One of the central characters in “The Count of Monte Cristo” is the Abbot Faria, a prisoner who, during years of painstaking toil, digs an escape tunnel with his spoon. When his work is finished, poor Faria discovers the tunnel took him not to freedom, but to another cell.

We can assume that Dumas knew the Bible, but I doubt he ever celebrated Pesach. Yet, he captured one of the central truths in the story of the Exodus: that we don’t gain freedom just by leaving a cell. If we don’t know where we are going, we are doomed to find ourselves in a Kafkaesque dungeon from which no escape is possible.

What is then true freedom in the spirit of Pesach? This is probably one of the central questions of Judaism, because we can certainly say that our traditions are nothing but a meditation on human freedom.

Freedom is certainly not the absence of physical bondage. Pesach understands the end of slavery as the beginning of liberation, not its end. That moment is the fracture that allows us to find freedom, but it’s not yet freedom itself. And therein lies a major difference in the way the modern world understands freedom and how Judaism comprehends it.

Freedom, in the Western world, is understood as a negative. It’s seen as the absence of constraints. But for Judaism, freedom is a positive. It’s not about absence, but presence. It is a paradoxical freedom that obliges and compels. It’s not freedom from something, but freedom for something. For Judaism, there’s no freedom without purpose and there’s no liberty without meaning.

In “The Count of Monte Cristo,” Abbot Faria helps turn Dantes, the main character, into a bitter man who only wants to leave prison to exact revenge on those who conspired to put him behind bars on false charges. Because of that, even when he escapes, Dantes is never truly free, because freedom can’t grow in the parched field of vengeance.

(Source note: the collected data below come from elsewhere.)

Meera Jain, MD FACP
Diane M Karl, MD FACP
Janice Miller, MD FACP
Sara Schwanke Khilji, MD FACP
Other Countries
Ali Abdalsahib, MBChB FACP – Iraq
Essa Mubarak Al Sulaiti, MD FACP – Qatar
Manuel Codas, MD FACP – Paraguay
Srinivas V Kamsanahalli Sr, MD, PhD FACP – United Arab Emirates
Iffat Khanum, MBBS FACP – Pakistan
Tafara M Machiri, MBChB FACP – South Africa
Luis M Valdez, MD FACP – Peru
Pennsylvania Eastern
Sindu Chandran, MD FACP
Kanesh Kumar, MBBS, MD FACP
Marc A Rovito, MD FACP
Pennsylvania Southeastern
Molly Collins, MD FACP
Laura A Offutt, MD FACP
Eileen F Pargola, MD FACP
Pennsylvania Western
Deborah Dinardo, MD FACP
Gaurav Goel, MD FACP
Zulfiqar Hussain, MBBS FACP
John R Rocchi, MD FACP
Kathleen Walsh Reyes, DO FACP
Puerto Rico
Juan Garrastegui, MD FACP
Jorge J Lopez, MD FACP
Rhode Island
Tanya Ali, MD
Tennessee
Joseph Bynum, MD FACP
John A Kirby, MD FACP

In the end, Faria had built for Dantes a tunnel that emerged in yet another cell of hatred.

Without purpose, without meaning, we become slaves to our own selves; we think we leave prison but we end up in cells of selfishness, irrelevance and loneliness. Being free is committing to something bigger than yourself, because if you don’t, your ego becomes your Egypt. Maybe that is why every time we remember the exodus from Egypt we tie that memory to a moral imperative. “Love the stranger, because you were a stranger in the land of Egypt.” Freedom for us is not license but commitment.

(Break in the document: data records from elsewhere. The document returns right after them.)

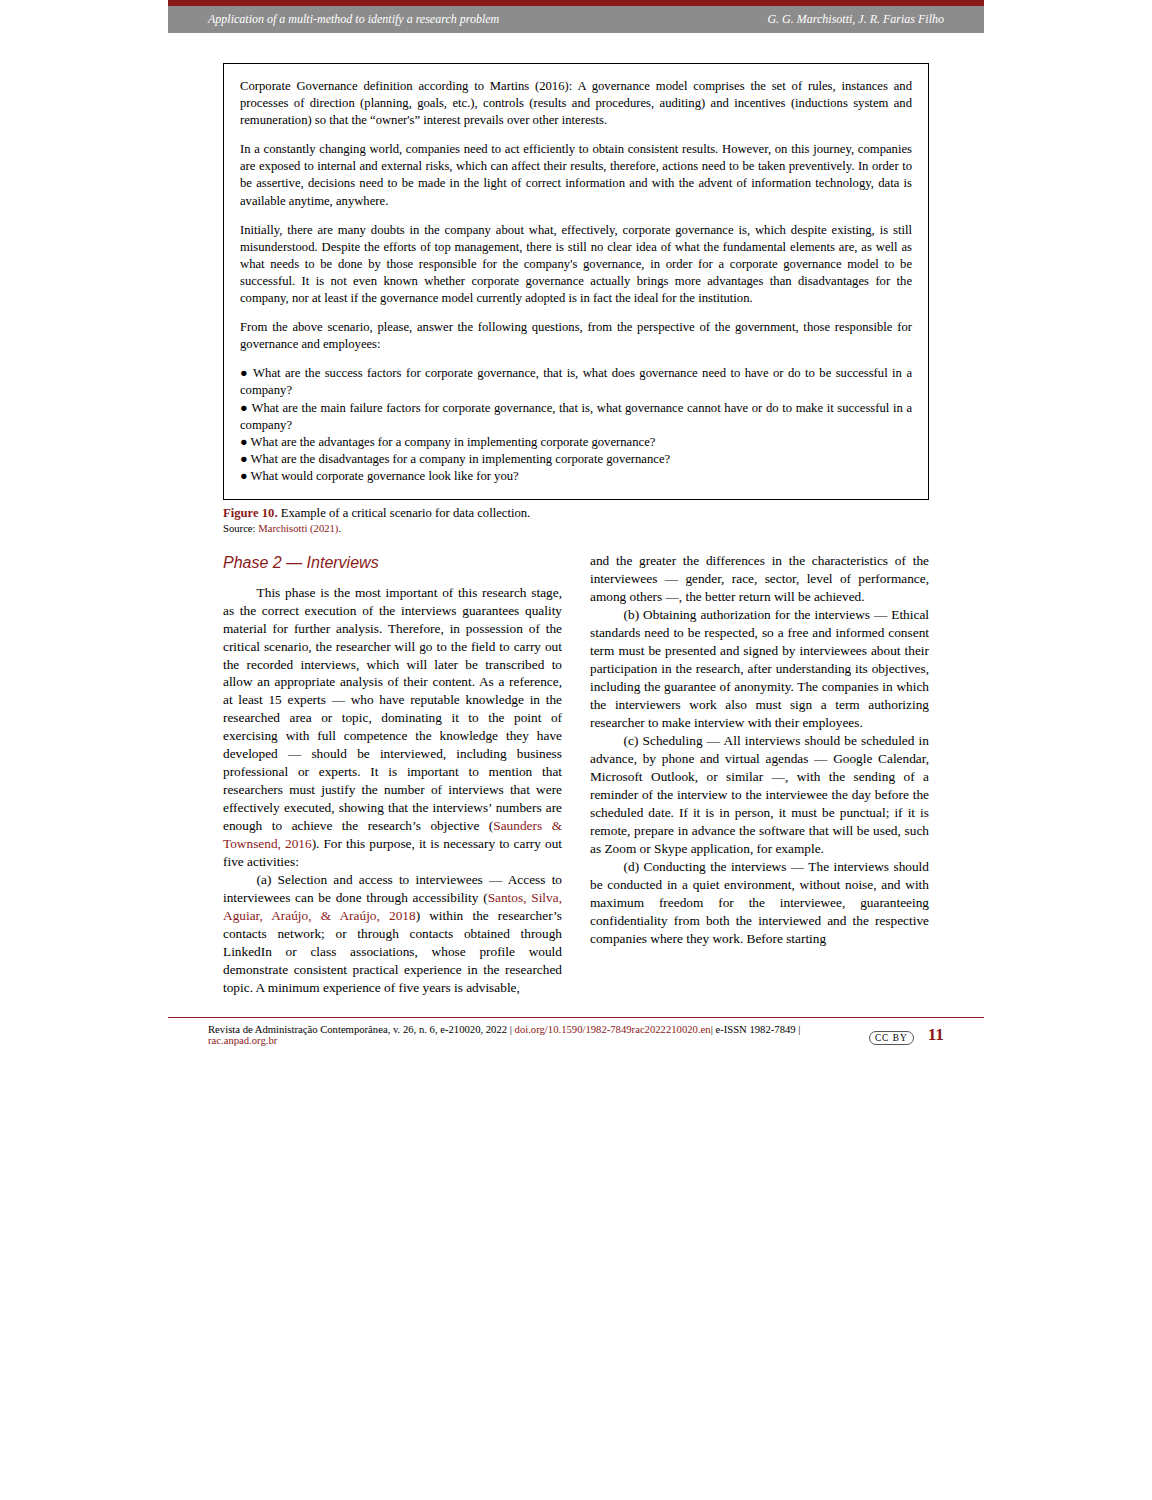Application of a multi-method to identify a research problem G. G. Marchisotti, J. R. Farias Filho
Corporate Governance definition according to Martins (2016): A governance model comprises the set of rules, instances and processes of direction (planning, goals, etc.), controls (results and procedures, auditing) and incentives (inductions system and remuneration) so that the “owner's” interest prevails over other interests.
In a constantly changing world, companies need to act efficiently to obtain consistent results. However, on this journey, companies are exposed to internal and external risks, which can affect their results, therefore, actions need to be taken preventively. In order to be assertive, decisions need to be made in the light of correct information and with the advent of information technology, data is available anytime, anywhere.
Initially, there are many doubts in the company about what, effectively, corporate governance is, which despite existing, is still misunderstood. Despite the efforts of top management, there is still no clear idea of what the fundamental elements are, as well as what needs to be done by those responsible for the company's governance, in order for a corporate governance model to be successful. It is not even known whether corporate governance actually brings more advantages than disadvantages for the company, nor at least if the governance model currently adopted is in fact the ideal for the institution.
From the above scenario, please, answer the following questions, from the perspective of the government, those responsible for governance and employees:
● What are the success factors for corporate governance, that is, what does governance need to have or do to be successful in a company?
● What are the main failure factors for corporate governance, that is, what governance cannot have or do to make it successful in a company?
● What are the advantages for a company in implementing corporate governance?
● What are the disadvantages for a company in implementing corporate governance?
● What would corporate governance look like for you?
Figure 10. Example of a critical scenario for data collection.
Source: Marchisotti (2021).
Phase 2 — Interviews
This phase is the most important of this research stage, as the correct execution of the interviews guarantees quality material for further analysis. Therefore, in possession of the critical scenario, the researcher will go to the field to carry out the recorded interviews, which will later be transcribed to allow an appropriate analysis of their content. As a reference, at least 15 experts — who have reputable knowledge in the researched area or topic, dominating it to the point of exercising with full competence the knowledge they have developed — should be interviewed, including business professional or experts. It is important to mention that researchers must justify the number of interviews that were effectively executed, showing that the interviews’ numbers are enough to achieve the research’s objective (Saunders & Townsend, 2016). For this purpose, it is necessary to carry out five activities:
(a) Selection and access to interviewees — Access to interviewees can be done through accessibility (Santos, Silva, Aguiar, Araújo, & Araújo, 2018) within the researcher’s contacts network; or through contacts obtained through LinkedIn or class associations, whose profile would demonstrate consistent practical experience in the researched topic. A minimum experience of five years is advisable,
and the greater the differences in the characteristics of the interviewees — gender, race, sector, level of performance, among others —, the better return will be achieved.
(b) Obtaining authorization for the interviews — Ethical standards need to be respected, so a free and informed consent term must be presented and signed by interviewees about their participation in the research, after understanding its objectives, including the guarantee of anonymity. The companies in which the interviewers work also must sign a term authorizing researcher to make interview with their employees.
(c) Scheduling — All interviews should be scheduled in advance, by phone and virtual agendas — Google Calendar, Microsoft Outlook, or similar —, with the sending of a reminder of the interview to the interviewee the day before the scheduled date. If it is in person, it must be punctual; if it is remote, prepare in advance the software that will be used, such as Zoom or Skype application, for example.
(d) Conducting the interviews — The interviews should be conducted in a quiet environment, without noise, and with maximum freedom for the interviewee, guaranteeing confidentiality from both the interviewed and the respective companies where they work. Before starting
Revista de Administração Contemporânea, v. 26, n. 6, e-210020, 2022 | doi.org/10.1590/1982-7849rac2022210020.en| e-ISSN 1982-7849 | rac.anpad.org.br
CC BY 11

Our sages taught that the name Egypt (Mitzrayim) comes from the words “Metzer Yam” (a deep sea). It is, they said, not a physical place, but a type of slavery in which we are all submerged. They were right: We are confined by the cells we invent for ourselves, by the tyranny of our ambitions and the dictatorship of our egotism. The only way out is not through a tunnel, but through an opening in our heart. Pesach doesn’t let us lament our slavery, rather, it challenges us by saying that we’ll be judged not by what we endured but by what we contribute.

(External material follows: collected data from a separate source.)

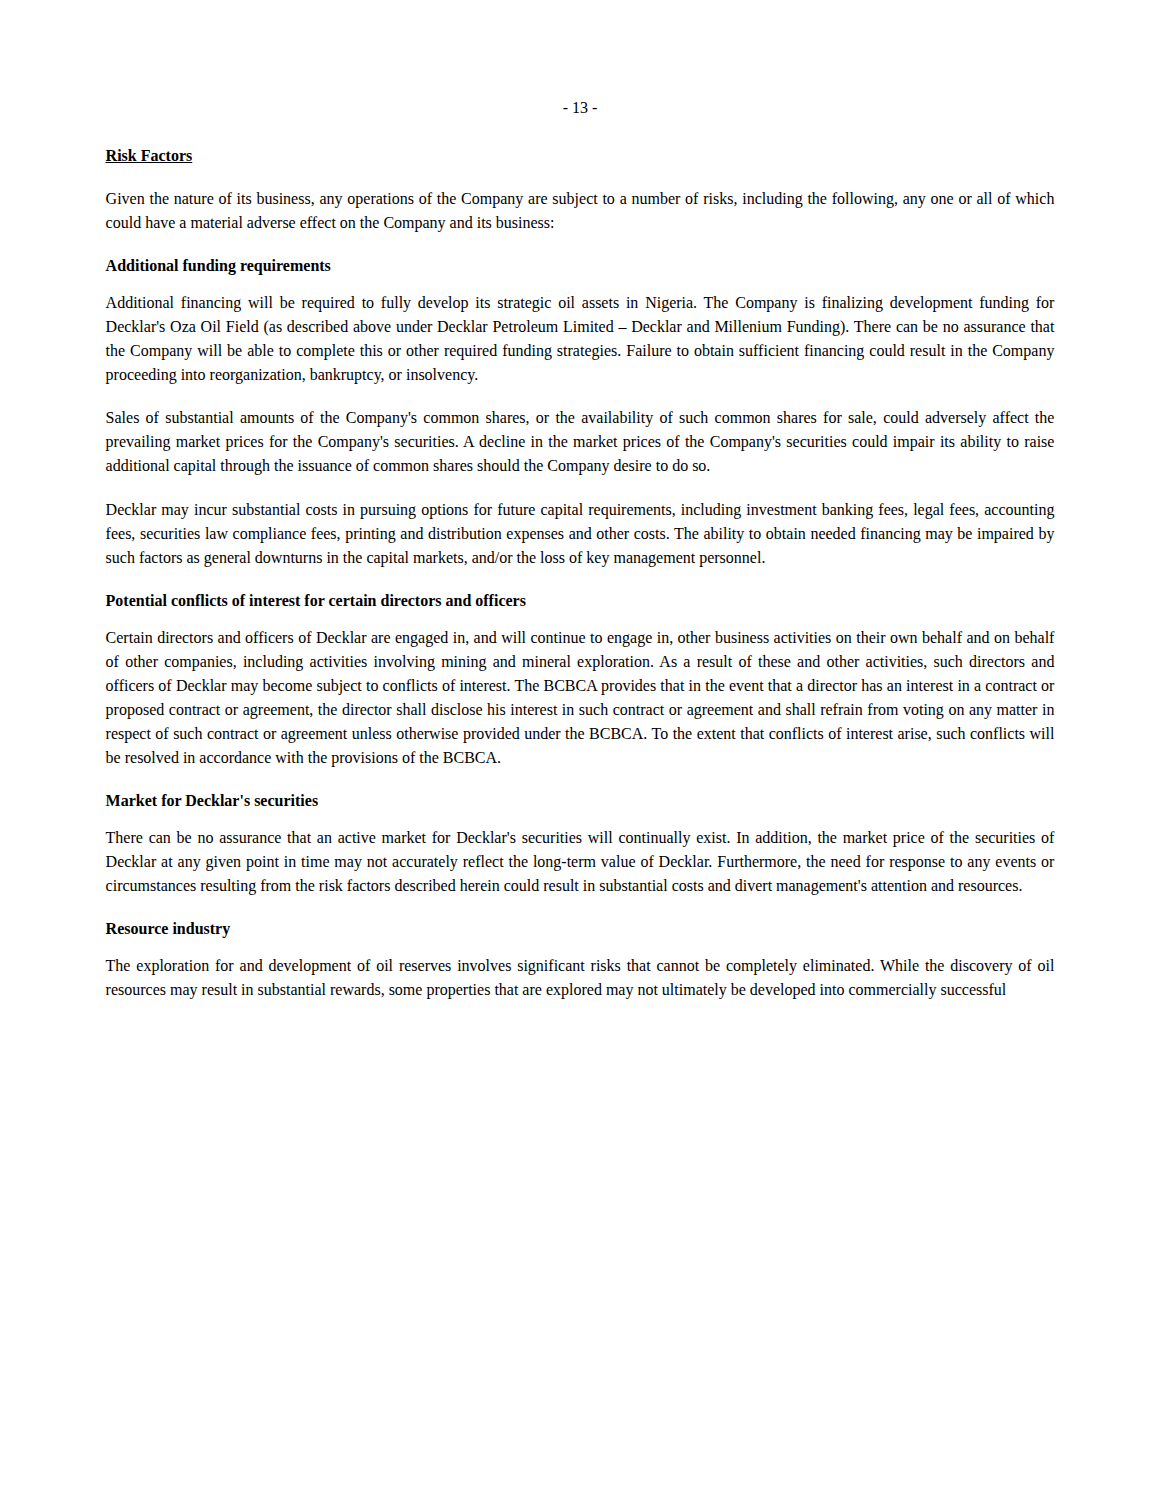- 13 -
Risk Factors
Given the nature of its business, any operations of the Company are subject to a number of risks, including the following, any one or all of which could have a material adverse effect on the Company and its business:
Additional funding requirements
Additional financing will be required to fully develop its strategic oil assets in Nigeria. The Company is finalizing development funding for Decklar's Oza Oil Field (as described above under Decklar Petroleum Limited – Decklar and Millenium Funding). There can be no assurance that the Company will be able to complete this or other required funding strategies. Failure to obtain sufficient financing could result in the Company proceeding into reorganization, bankruptcy, or insolvency.
Sales of substantial amounts of the Company's common shares, or the availability of such common shares for sale, could adversely affect the prevailing market prices for the Company's securities. A decline in the market prices of the Company's securities could impair its ability to raise additional capital through the issuance of common shares should the Company desire to do so.
Decklar may incur substantial costs in pursuing options for future capital requirements, including investment banking fees, legal fees, accounting fees, securities law compliance fees, printing and distribution expenses and other costs. The ability to obtain needed financing may be impaired by such factors as general downturns in the capital markets, and/or the loss of key management personnel.
Potential conflicts of interest for certain directors and officers
Certain directors and officers of Decklar are engaged in, and will continue to engage in, other business activities on their own behalf and on behalf of other companies, including activities involving mining and mineral exploration. As a result of these and other activities, such directors and officers of Decklar may become subject to conflicts of interest. The BCBCA provides that in the event that a director has an interest in a contract or proposed contract or agreement, the director shall disclose his interest in such contract or agreement and shall refrain from voting on any matter in respect of such contract or agreement unless otherwise provided under the BCBCA. To the extent that conflicts of interest arise, such conflicts will be resolved in accordance with the provisions of the BCBCA.
Market for Decklar's securities
There can be no assurance that an active market for Decklar's securities will continually exist. In addition, the market price of the securities of Decklar at any given point in time may not accurately reflect the long-term value of Decklar. Furthermore, the need for response to any events or circumstances resulting from the risk factors described herein could result in substantial costs and divert management's attention and resources.
Resource industry
The exploration for and development of oil reserves involves significant risks that cannot be completely eliminated. While the discovery of oil resources may result in substantial rewards, some properties that are explored may not ultimately be developed into commercially successful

So this Pesach, think that you are never as free as when you give to others; when you change other people’s lives and when you commit to  make the world a better place. Take a moment to bask in the freedom to be generous, to be just, and to spread goodness. Think of the ultimate freedom: that of devoting yourself to a life of purpose; the freedom to be a full partner in the construction of Judaism and the world in which you want your children to live. This Pesach, may we all have the courage to build our freedom step by step, walking slowly but confidently in the direction of our dreams

As you may well imagine, I didn’t succeed in making my kids emerge from the literary bondage of modern America. Dumas lost to Pokemon and Jules Verne was as close as I got to 19th-century classics. But we will read together the Haggadah, a book that, thanks to its questions, never goes out of fashion.